Dann kann er ganz normal einen Antrag stellen und innerhalb von etwa zwei Monaten seinen Führerschein machen. Das Straßenverkehrsamt wird zuvor aber erst einmal wissen wollen, ob er psychologisch überhaupt geeignet ist, ein Fahrzeug zu führen. Deshalb muss er wahrscheinlich zur medizinisch-psychologischen Untersuchung, besser bekannt als MPU oder Idiotentest. Die ist in einem solchen Fall übrigens schwerer zu bestehen, als wenn es sich um ein Drogen- oder Alkoholvergehen handelt. Da kann man einfach nachweisen, dass man nichts mehr nimmt, wenn man sich regelmäßig von einem Arzt untersuchen lässt. Reus muss aber auf jeden Fall eine Therapie beim Verkehrspsychologen machen, die etwa zwölf bis 15 Sitzungen umfasst. Wenn er sie nicht macht, braucht er gar nicht zur MPU gehen, denn da würde er durchfallen.

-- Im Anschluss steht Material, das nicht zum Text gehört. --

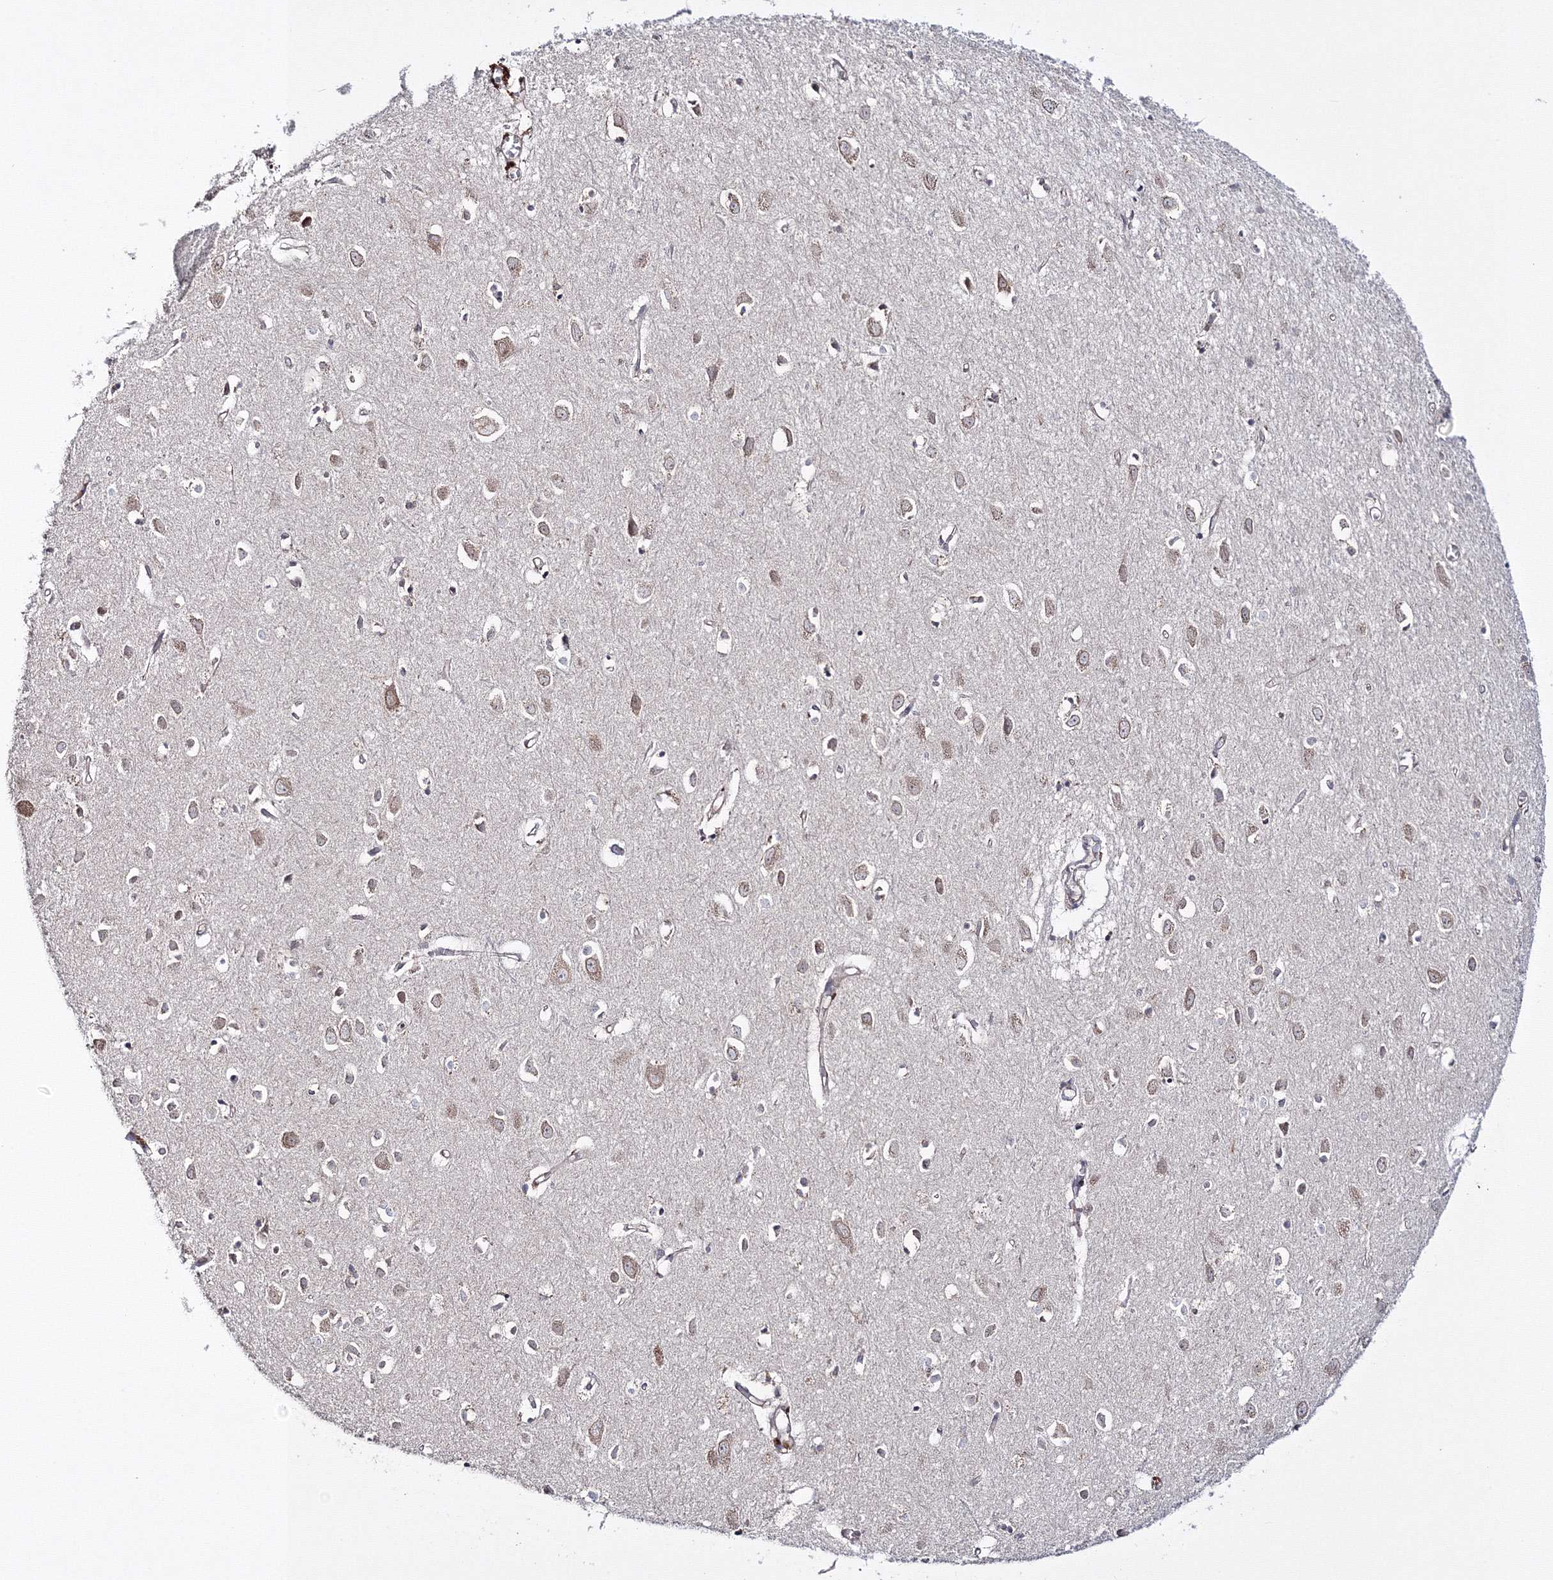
{"staining": {"intensity": "weak", "quantity": "25%-75%", "location": "cytoplasmic/membranous"}, "tissue": "cerebral cortex", "cell_type": "Endothelial cells", "image_type": "normal", "snomed": [{"axis": "morphology", "description": "Normal tissue, NOS"}, {"axis": "topography", "description": "Cerebral cortex"}], "caption": "Immunohistochemical staining of normal human cerebral cortex shows weak cytoplasmic/membranous protein positivity in approximately 25%-75% of endothelial cells. (brown staining indicates protein expression, while blue staining denotes nuclei).", "gene": "ZFAND6", "patient": {"sex": "female", "age": 64}}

Aber sobald er sie bestanden hat, kann er seinen Führerschein machen?

Genau. Aber das geht dann keinesfalls im Schnellverfahren. Er muss mindestens die vorgeschriebenen Pflichtstunden - drei Fahrten bei Dunkelheit, vier auf der Autobahn und fünf Überlandfahrten - absolvieren und natürlich sowohl die Theorie- als auch die praktische Prüfung bestehen.

Was sagen Sie zu Reus´ Fuhrpark mit einem Aston Martin und einem aufgemotzten Range Rover?

Das verstehe ich in seiner Situation überhaupt nicht. Wenn ich ein schnelles oder großes Auto fahre, muss ich erst recht einen Führerschein haben. Denn damit falle ich ja mit Sicherheit auf - und die Polizei schaut vielleicht noch ein wenig genauer hin.